Gerges, Amira Sami (2004-12). Dietary calcium intake and overweight in adolescence. Master's Thesis. Thesis uri icon


  • Recent research has shown an association between low dietary calcium intake and obesity in adults as well as overweight in young children; however, this relationship has not been investigated in adolescents. The purpose of this study was to examine the relationship between inadequate calcium intake and overweight in adolescents. The hypothesis of this study was that there is a negative correlation between dietary calcium intake and overweight in adolescents. The study population consisted of middle school and high school students (n = 102) in a local school district. The gender and ethnic distributions of the sample were as follows: 74% female, 26% male, 63% Caucasian, 16% African-American, 12% Hispanic, and 8% other.

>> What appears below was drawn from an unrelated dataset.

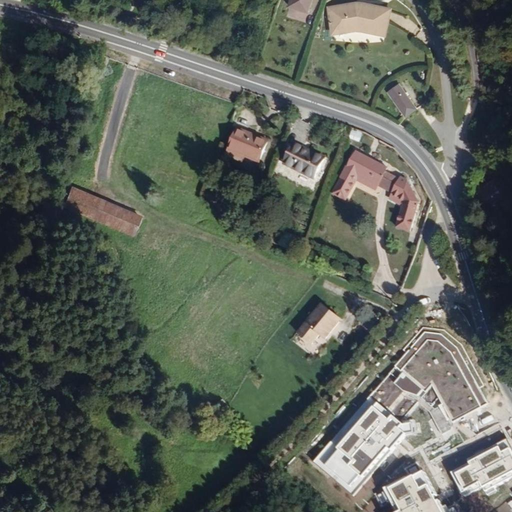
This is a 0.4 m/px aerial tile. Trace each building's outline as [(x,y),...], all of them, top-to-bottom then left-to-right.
[(308,12),(312,0),(290,0),(289,6),(308,12)] [(380,34),(387,12),(361,4),(354,3),(327,6),(329,30),(352,27),(358,27),(380,34)] [(418,109),(397,80),(386,88),(406,117),(418,109)] [(259,162),(269,141),(237,129),(225,157),(243,163),(246,157),(259,162)] [(314,181),(324,159),(293,145),(283,164),(314,181)] [(386,175),(389,169),(356,151),(333,196),(346,203),(357,182),(360,177),(380,187),(386,175)] [(394,195),(400,183),(386,175),(380,187),(394,195)] [(380,187),(360,177),(357,182),(377,193),(380,187)] [(507,195),(495,179),(483,188),(494,204),(507,195)] [(420,205),(409,183),(403,180),(401,183),(395,195),(394,197),(406,203),(405,209),(397,230),(411,234),(420,205)] [(140,218),(70,188),(62,207),(132,238),(140,218)] [(494,204),(483,188),(480,190),(491,206),(494,204)] [(406,203),(394,197),(391,202),(405,209),(406,203)] [(278,246),(292,250),(296,235),(282,232),(278,246)] [(309,354),(338,317),(321,305),(293,342),(309,354)] [(271,387),(281,376),(270,367),(261,378),(271,387)] [(204,405),(211,393),(199,386),(192,397),(204,405)]
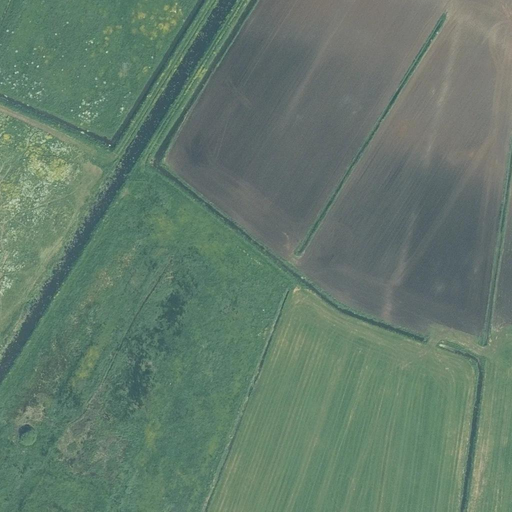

Dietary calcium and energy intakes were assessed using a previously validated calcium-focused food frequency questionnaire (FFQ) for youths. Calcium intake was also assessed using a single question on daily milk consumption. The FFQ was administered by trained interviewers to groups of three to five students. Body fat was assessed using body mass index for age (BMI-for-age) and sum of triceps and subscapular skinfolds (STS). The mean reported calcium intake was 1,972 ? 912 mg/day, and mean reported energy intake was 3,421 ? 1,710 kcals/day. Reported calcium intake from the FFQ was inflated since approximately 75% reported drinking less than three glasses of milk a day. According to BMI-for-age, 29% were classified as at risk of overweight or overweight. Using STS, 39% were classified as overweight. Chi-square analysis using either method of dietary calcium intake and either method of overweight assessment did not show dependence between categories of calcium intake and level of weight or body fat. This study failed to show a relationship between dietary calcium intake and risk of overweight or overweight in adolescents.